DragonForce’s rumoured link to Russia has been fuelled by the fact that a number of other ransomware attacks have been launched from the country in the past. Then there is the apparent warning from the group not to attack targets in the Commonwealth of Independent States, a 10-nation bloc centred on Russia and former Soviet republics. Genevieve Stark, head of cybercrime, hacktivism, and information operations intelligence analysis for the Threat Intelligence Group, told the website The Register: “The affiliate rules prohibit attacks on organizations in Commonwealth of Independent States nations and former Soviet Union countries; however, this restriction is extremely common and is not necessarily indicative of location.”

Other reports have linked DragonForce to a pro-Palestinian group located in Malaysia. There has also been speculation about the group’s motives, and that they could be political in some way.

However, most experts believe their motivation is pure and simple. “They are in it for the money,” Mr Stewart claimed.“This is old-school bank heist stuff. This is a gang that, 30 years ago, they would have been in a van knocking off a bank.” The size of the demanded ransoms can differ greatly, but Mr Stewart said it could run into millions or even tens of millions of pounds.

Victims are urged not to pay up, threatening to fuel the crime wave, but the fact the global racket exists means some companies feel they have no choice but to cave in. Payment is almost always in untraceable cryptocurrencies, such as bitcoin.

Mr Sinnott said: “Usually what happens after an attack is that there is a period of negotiation, but you usually don’t know if a ransom has been paid.”

Dr Harjinder Lallie, a reader in cybersecurity at the University of Warwick, told Sky News:“It’s just frightening. I’ve been in cybersecurity for 26 years - I’ve never known a time like this.
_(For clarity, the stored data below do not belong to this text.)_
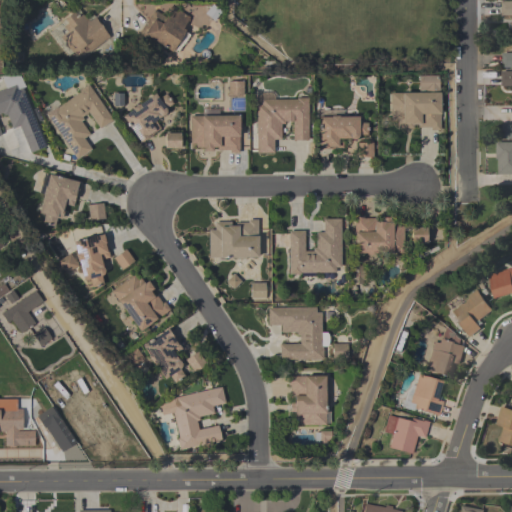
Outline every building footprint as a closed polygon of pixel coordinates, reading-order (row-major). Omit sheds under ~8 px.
[(511,15),(502,16),(501,1),(511,1),(511,15)] [(153,11),(164,18),(167,13),(165,12),(168,7),(171,8),(172,7),(189,18),(188,19),(188,20),(187,23),(185,23),(181,29),(185,31),(184,33),(189,36),(182,46),(181,45),(176,54),(172,51),(171,52),(139,31),(153,11)] [(109,38),(78,61),(59,37),(66,32),(62,27),(64,26),(61,22),(73,13),(76,16),(80,13),(85,20),(86,20),(88,22),(94,18),(96,21),(99,25),(100,25),(102,28),(101,28),(109,38)] [(511,67),(502,67),(502,53),(511,53),(511,67)] [(511,86),(501,86),(501,71),(511,71),(511,86)] [(438,75),(438,93),(439,93),(439,130),(430,130),(430,127),(417,127),(417,125),(413,125),(413,128),(395,128),(395,123),(388,123),(388,93),(418,93),(418,75),(438,75)] [(227,82),(243,82),(243,95),(227,95),(227,82)] [(112,120),(99,129),(87,113),(81,117),(83,120),(80,122),(89,134),(83,138),(91,150),(76,160),(45,114),(56,106),(57,107),(78,93),(77,91),(87,84),(112,120)] [(45,147),(29,154),(18,126),(11,129),(6,115),(2,116),(1,114),(0,114),(0,132),(1,135),(0,135),(0,90),(14,85),(16,90),(21,88),(45,147)] [(121,117),(131,110),(131,109),(137,105),(138,106),(154,95),(157,99),(165,94),(172,104),(165,109),(165,110),(165,111),(166,112),(166,113),(165,114),(165,115),(164,116),(163,117),(161,117),(160,118),(154,122),(159,129),(152,134),(153,135),(139,144),(121,117)] [(307,98),(307,141),(292,141),(292,121),(284,121),(284,124),(280,124),(280,140),(273,140),(273,153),(256,153),(255,105),(261,105),(261,100),(296,100),(296,98),(307,98)] [(238,153),(229,154),(229,151),(216,151),(216,148),(212,149),(212,152),(202,152),(202,149),(201,149),(201,148),(195,148),(195,144),(189,144),(189,117),(200,116),(200,117),(238,117),(238,153)] [(367,135),(357,135),(357,136),(357,137),(357,139),(356,139),(354,140),(353,140),(351,140),(350,139),(342,140),(342,148),(332,148),(333,149),(318,149),(317,118),(330,117),(330,116),(338,116),(338,117),(358,117),(358,123),(366,123),(367,135)] [(511,139),(503,139),(503,124),(511,123),(511,139)] [(164,134),(179,134),(179,149),(164,150),(164,134)] [(511,174),(498,174),(498,159),(496,159),(496,142),(511,142),(511,174)] [(372,157),(357,158),(357,143),(372,143),(372,157)] [(79,184),(75,198),(74,198),(72,207),(63,205),(62,210),(63,210),(60,220),(56,219),(53,227),(41,224),(43,216),(38,214),(43,195),(38,194),(43,175),(48,176),(79,184)] [(102,204),(104,220),(88,222),(86,206),(102,204)] [(402,252),(392,252),(392,253),(375,254),(375,255),(366,255),(366,254),(354,254),(353,217),(363,217),(363,218),(366,218),(366,219),(373,219),(373,223),(380,223),(380,218),(391,218),(391,223),(396,223),(396,226),(402,226),(402,252)] [(257,259),(244,259),(244,260),(236,260),(236,259),(208,259),(207,231),(214,230),(214,223),(230,222),(230,227),(238,227),(237,223),(247,223),(247,220),(257,220),(257,259)] [(335,273),(299,273),(299,275),(289,275),(288,231),(303,231),(304,252),(312,252),(312,248),(315,248),(315,233),(323,232),(323,220),(340,220),(340,267),(335,267),(335,273)] [(425,244),(410,244),(410,228),(425,228),(425,244)] [(73,243),(103,235),(107,250),(106,250),(108,258),(100,260),(102,268),(103,269),(103,271),(104,273),(103,275),(102,276),(100,277),(102,285),(91,288),(89,280),(83,282),(78,262),(77,263),(75,255),(76,255),(73,243)] [(113,259),(125,250),(133,263),(121,271),(113,259)] [(69,254),(77,267),(65,274),(57,262),(69,254)] [(488,275),(511,267),(511,294),(495,299),(488,275)] [(168,309),(154,319),(138,330),(110,292),(124,282),(125,283),(133,277),(137,282),(140,279),(144,285),(147,283),(152,290),(149,293),(152,296),(154,295),(161,304),(164,303),(168,309)] [(264,299),(250,299),(249,284),(264,284),(264,299)] [(35,322),(18,334),(9,321),(6,323),(0,313),(34,290),(42,301),(27,311),(35,322)] [(450,310),(468,298),(467,296),(477,290),(491,310),(476,321),(480,327),(468,336),(450,310)] [(277,343),(298,343),(298,334),(295,334),(295,331),(279,331),(279,324),(266,324),(266,307),(314,306),(314,312),(320,312),(320,331),(325,331),(326,333),(327,335),(327,337),(327,340),(327,342),(327,344),(326,345),(320,345),(320,347),(321,347),(321,358),(278,359),(277,343)] [(54,336),(54,323),(43,323),(43,336),(54,336)] [(39,346),(32,335),(43,327),(51,338),(39,346)] [(140,345),(167,327),(176,340),(175,341),(180,348),(172,353),(176,359),(177,359),(178,360),(179,362),(179,364),(179,365),(178,366),(177,367),(183,375),(172,382),(167,375),(162,378),(151,361),(150,362),(146,355),(140,345)] [(452,361),(448,376),(425,369),(433,341),(438,343),(439,338),(464,345),(459,363),(452,361)] [(345,343),(345,358),(330,358),(330,343),(345,343)] [(142,358),(129,366),(123,356),(135,348),(142,358)] [(183,359),(196,351),(205,363),(192,372),(183,359)] [(438,415),(414,408),(413,410),(401,407),(403,400),(409,401),(418,373),(441,380),(435,398),(442,400),(438,415)] [(324,424),(296,424),(296,418),(293,418),(293,413),(288,413),(288,401),(292,401),(292,396),(289,396),(289,385),(287,385),(287,376),(302,375),(323,375),(323,387),(325,387),(325,395),(324,395),(324,424)] [(168,398),(219,386),(223,402),(210,406),(212,413),(197,416),(198,419),(194,420),(197,429),(216,424),(219,439),(178,449),(175,438),(177,437),(171,411),(160,414),(158,404),(168,401),(168,398)] [(0,399),(16,399),(16,408),(21,408),(21,429),(17,429),(17,430),(32,430),(32,445),(14,445),(13,447),(7,447),(6,445),(3,445),(3,432),(0,432),(0,399)] [(34,415),(49,406),(56,416),(59,414),(76,440),(60,451),(44,427),(42,428),(34,415)] [(511,444),(498,441),(503,425),(495,423),(501,406),(511,409),(511,444)] [(427,421),(423,437),(415,435),(411,452),(388,446),(391,433),(383,431),(387,414),(409,420),(410,417),(422,420),(422,419),(427,421)] [(313,431),(318,431),(318,430),(330,430),(330,438),(325,439),(325,444),(318,444),(318,443),(313,444),(313,431)] [(400,510),(399,511),(361,511),(363,503),(383,507),(384,505),(390,506),(390,508),(400,510)]
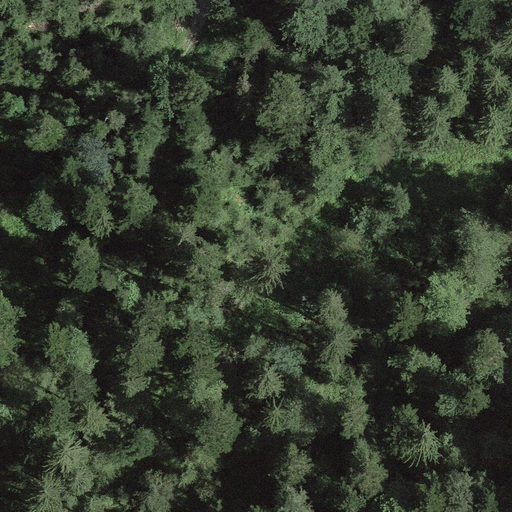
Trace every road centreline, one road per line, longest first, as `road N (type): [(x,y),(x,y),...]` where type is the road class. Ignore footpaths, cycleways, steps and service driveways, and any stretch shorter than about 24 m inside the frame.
road 1 (track): [(184,58),(146,207),(147,283),(152,311),(168,331),(207,338),(237,326),(264,300),(307,227),(348,189)]
road 2 (track): [(231,0),(178,65),(133,86),(0,91)]
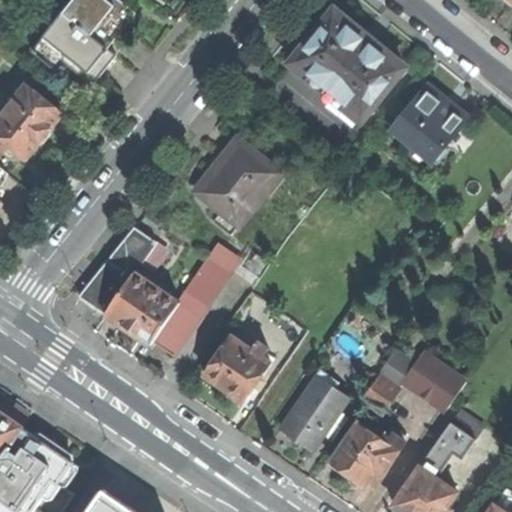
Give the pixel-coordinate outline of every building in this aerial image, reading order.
[(74,0),(64,13),(116,55),(125,44),(145,19),(121,0),(74,0)] [(336,11),(293,63),(363,119),(405,66),(379,45),(374,49),(367,44),(360,38),(363,32),(336,11)] [(105,68),(116,55),(64,13),(33,51),(57,70),(64,61),(93,84),(105,68)] [(28,84),(0,118),(0,136),(27,158),(45,136),(63,113),(28,84)] [(429,86),(393,130),(434,164),(470,120),(448,102),(429,86)] [(218,165),(198,191),(241,225),(281,174),(239,140),(218,165)] [(0,166),(0,205),(3,202),(0,199),(0,186),(10,173),(0,166)] [(105,314),(107,315),(136,272),(157,242),(136,227),(80,297),(105,314)] [(136,272),(107,315),(124,327),(141,339),(142,338),(151,345),(154,342),(175,356),(239,262),(217,248),(180,302),(136,272)] [(232,335),(205,375),(214,381),(227,390),(226,391),(228,396),(235,402),(241,401),(241,400),(245,402),(272,363),(265,358),(271,350),(259,341),(253,350),(232,335)] [(398,348),(380,375),(400,389),(404,382),(418,362),(398,348)] [(418,362),(404,382),(446,411),(466,382),(424,353),(418,362)] [(380,375),(362,400),(382,414),(400,389),(380,375)] [(318,376),(282,428),(299,440),(314,450),(325,434),(327,431),(336,438),(343,428),(334,421),(340,413),(350,398),(318,376)] [(0,453),(22,426),(0,410),(0,453)] [(349,419),(340,413),(334,421),(343,428),(349,419)] [(360,422),(332,462),(340,468),(350,475),(349,476),(352,480),(355,483),(358,484),(363,486),(364,485),(366,486),(376,472),(382,476),(405,442),(380,425),(375,432),(360,422)] [(0,457),(0,511),(63,511),(76,494),(60,483),(74,462),(53,447),(24,427),(0,457)] [(452,511),(454,510),(448,506),(458,492),(435,475),(443,472),(456,453),(464,459),(473,446),(448,428),(395,505),(404,511),(452,511)] [(334,441),(336,438),(327,431),(325,434),(334,441)] [(91,511),(138,511),(107,490),(91,511)]
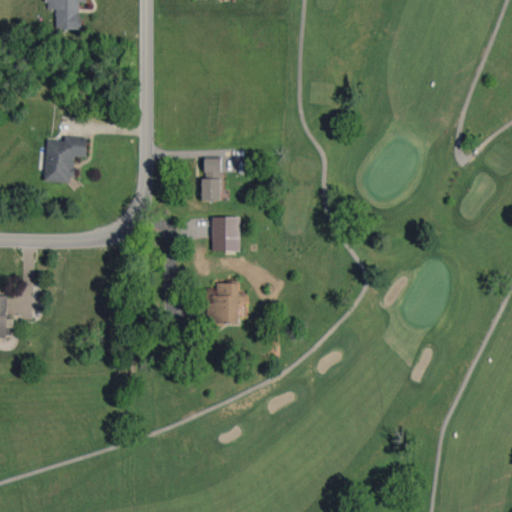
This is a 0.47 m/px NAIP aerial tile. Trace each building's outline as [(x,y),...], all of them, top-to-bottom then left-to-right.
[(86,0),(46,0),(46,9),(56,9),(56,30),(81,30),(81,2),(87,2),(86,0)] [(48,139),(46,181),(74,183),(75,156),(87,156),(88,137),(65,136),(65,140),(48,139)] [(202,199),(221,199),(221,178),(202,178),(202,199)] [(241,217),(213,216),(213,250),(240,250),(241,217)] [(217,282),(217,295),(209,295),(210,323),(239,322),(239,301),(246,301),(245,292),(239,292),(239,282),(217,282)] [(0,336),(7,337),(8,295),(0,295),(0,336)]
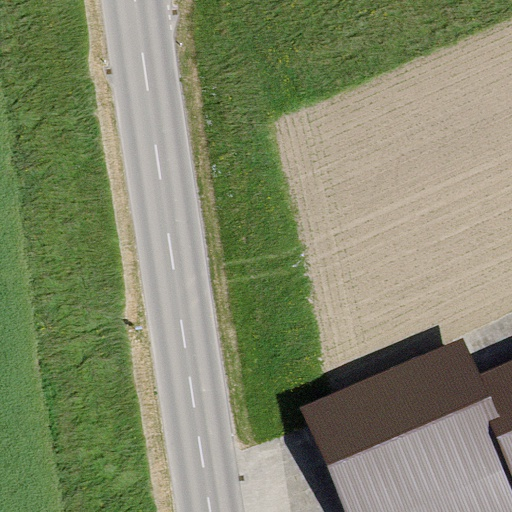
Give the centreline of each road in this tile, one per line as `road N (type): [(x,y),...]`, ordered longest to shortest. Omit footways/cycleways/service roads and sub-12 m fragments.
road 1 (tertiary): [(180,328),(136,0)]
road 2 (tertiary): [(180,328),(208,511)]
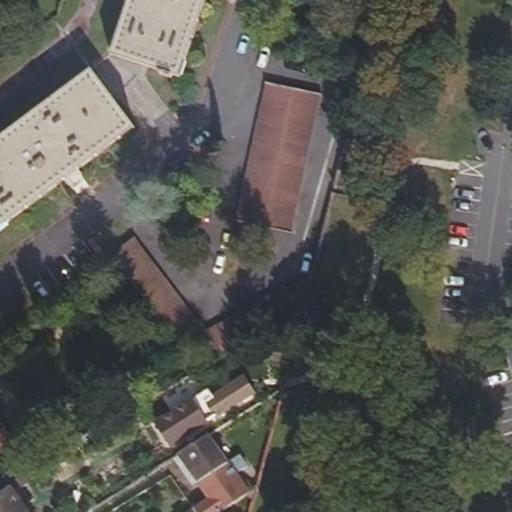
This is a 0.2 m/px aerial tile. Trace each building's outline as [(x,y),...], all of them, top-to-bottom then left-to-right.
[(128,0),(111,53),(179,75),(204,0),(128,0)] [(0,226),(65,178),(77,169),(134,127),(93,68),(0,137),(0,226)] [(238,220),(265,225),(293,87),(268,81),(238,220)] [(293,87),(265,225),(290,231),(319,94),(293,87)] [(77,169),(65,178),(72,190),(85,180),(77,169)] [(111,255),(172,337),(194,319),(133,239),(111,255)] [(211,327),(226,355),(300,314),(310,275),(287,288),(284,285),(211,327)] [(288,363),(291,348),(272,344),(268,358),(288,363)] [(264,367),(194,403),(208,423),(275,386),(264,367)] [(0,448),(12,440),(0,422),(0,448)] [(187,510),(188,511),(216,511),(223,508),(246,490),(207,433),(177,453),(205,497),(187,510)] [(27,511),(11,488),(0,495),(0,511),(27,511)]
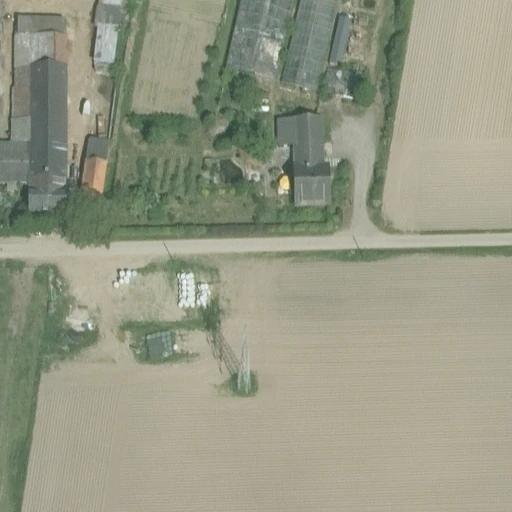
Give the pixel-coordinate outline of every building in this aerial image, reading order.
[(240,0),(224,73),(276,84),(294,0),(240,0)] [(299,0),(281,85),(317,94),(338,0),(299,0)] [(342,66),(347,21),(336,19),(331,65),(342,66)] [(63,27),(18,26),(18,37),(64,39),(63,27)] [(113,65),(114,34),(96,33),(95,64),(113,65)] [(0,185),(28,186),(66,187),(66,39),(64,39),(18,37),(15,37),(14,121),(12,121),(11,146),(0,145),(0,185)] [(363,80),(327,72),(321,95),(357,103),(359,94),(364,95),(365,89),(361,88),(363,80)] [(321,121),(292,123),(293,148),(294,172),(293,172),(294,209),(330,208),(329,171),(323,171),(321,121)] [(292,123),(277,123),(278,149),(293,148),(292,123)] [(109,144),(88,142),(85,163),(106,165),(109,144)] [(106,165),(85,163),(78,211),(81,212),(99,213),(106,165)] [(66,187),(28,186),(28,216),(65,217),(66,187)] [(99,213),(81,212),(79,223),(97,225),(99,213)]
Tens of thousands of businesses up and down the UK probably have hackers inside their network already and just don’t know about it, I’m afraid. I don’t want to scaremonger, but that is how it is working. They’re sitting in your network, waiting to the point where they can attack.”

M&S is keeping tight-lipped about the source of the attack, which it has described as “sophisticated.” Only online clothing and homeware sales - rather than food - have been suspended, although this is a near £1.3billion a year business. It has said that customers names, email addresses, dates of birth, phone numbers and what they bought online were among personal information that had fallen into the hands of crooks. M&S insisted “useable” payment or card details had not been stolen, and there was no evidence at this stage that the hackers have used any of the information. However, it urged shoppers to change their M&S account password, just in case.

The attack has hammered the retailer’s share price, with more than £1billion wiped off its stock market value. The fall-out, and why it is taking so long to resolve, is likely to be the focus of attention when M&S boss Stuart Machin announces the firm’s annual results on May 21. But the longer it goes on, the more damage is being done to both its coffers and its reputation.